The implementation of 2015’s Trade Facilitation and Trade Enforcement Act (TFTEA) significantly boosted the value threshold of shipments eligible for de minimis entry from $200 to $800. This expansion also coincided with a significant increase in direct-shipment imports from Chinese ecommerce platforms shipping items directly to U.S. consumers. These shipments have been significant beneficiaries of the de minimis entry process and therefore have avoided a significant part of the economic impact of the increased tariffs on China to date.

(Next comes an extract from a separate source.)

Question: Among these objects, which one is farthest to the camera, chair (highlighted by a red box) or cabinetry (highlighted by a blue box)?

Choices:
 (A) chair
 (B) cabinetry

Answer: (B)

Under all three of the February 1, 2025, executive orders originally implementing the new China, Canada, and Mexico tariffs, covered shipments subject to the new tariffs would be prohibited from benefitting from de minimis entry. The Trump administration began implementing this de minimis prohibition with respect to China on February 4, 2025, only to reverse course days later. The new Executive Order codifying the reversal in de minimis entries has paused the end of de minimis for such shipments until “notification by the Secretary of Commerce … that adequate systems are in place to fully and expediently process and collect tariff revenue.” Similar delays were formalized with respect to de minimis entry for covered goods under March 4, 2025, Executive Orders modifying the February 1, 2025, executive orders with respect to Canada and Mexico.

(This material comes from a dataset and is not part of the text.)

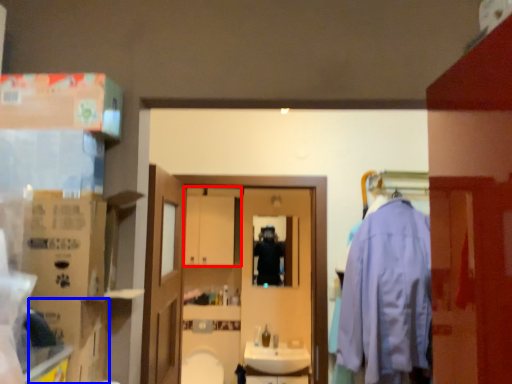
Question: Among these objects, which one is nearest to the camera, cabinetry (highlighted by a red box) or cardboard box (highlighted by a blue box)?

Choices:
 (A) cabinetry
 (B) cardboard box

Answer: (B)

Once these tariff collection systems become “adequate,” a significant quantity of imports originally eligible for de minimis entries may become ineligible. When or if this cross-border trade becomes subject to the full weight of increasingly heavy trade-related measures, placing new burdens on shippers, importers, and CBP alike. Moreover, the capabilities that CBP builds up as it learns how to “fully and expediently process” large numbers of previously exempt shipments may eventually lead to an eventual global demise of de minimis import privileges itself.
Trade After “Liberation Day”
Most of the measures discussed above precede the April 2, 2025, “Liberation Day” announcements and its accompanying Executive Order. These further tariffs and trade actions, announced yesterday by the White House, include a 10 percent baseline tariff (effective April 5) and additional country-specific reciprocal tariffs (effective April 9), will continue to dramatically affect importers and their business plans in the months and years ahead, and will be separately discussed in a forthcoming client alert. All of these measures are being implemented atop an existing tariff, sanctions, and export controls regime that has otherwise been fairly consistent despite the changes in presidential administrations.
Throughout the past decade, U.S. tariffs, sanctions, and export controls have broadly moved in only one direction: “more weight.” Time will tell whether it is the U.S.’s foreign adversaries or U.S. companies’ compliance staff who will be impacted more by the crucible of U.S. national security and international trade measures.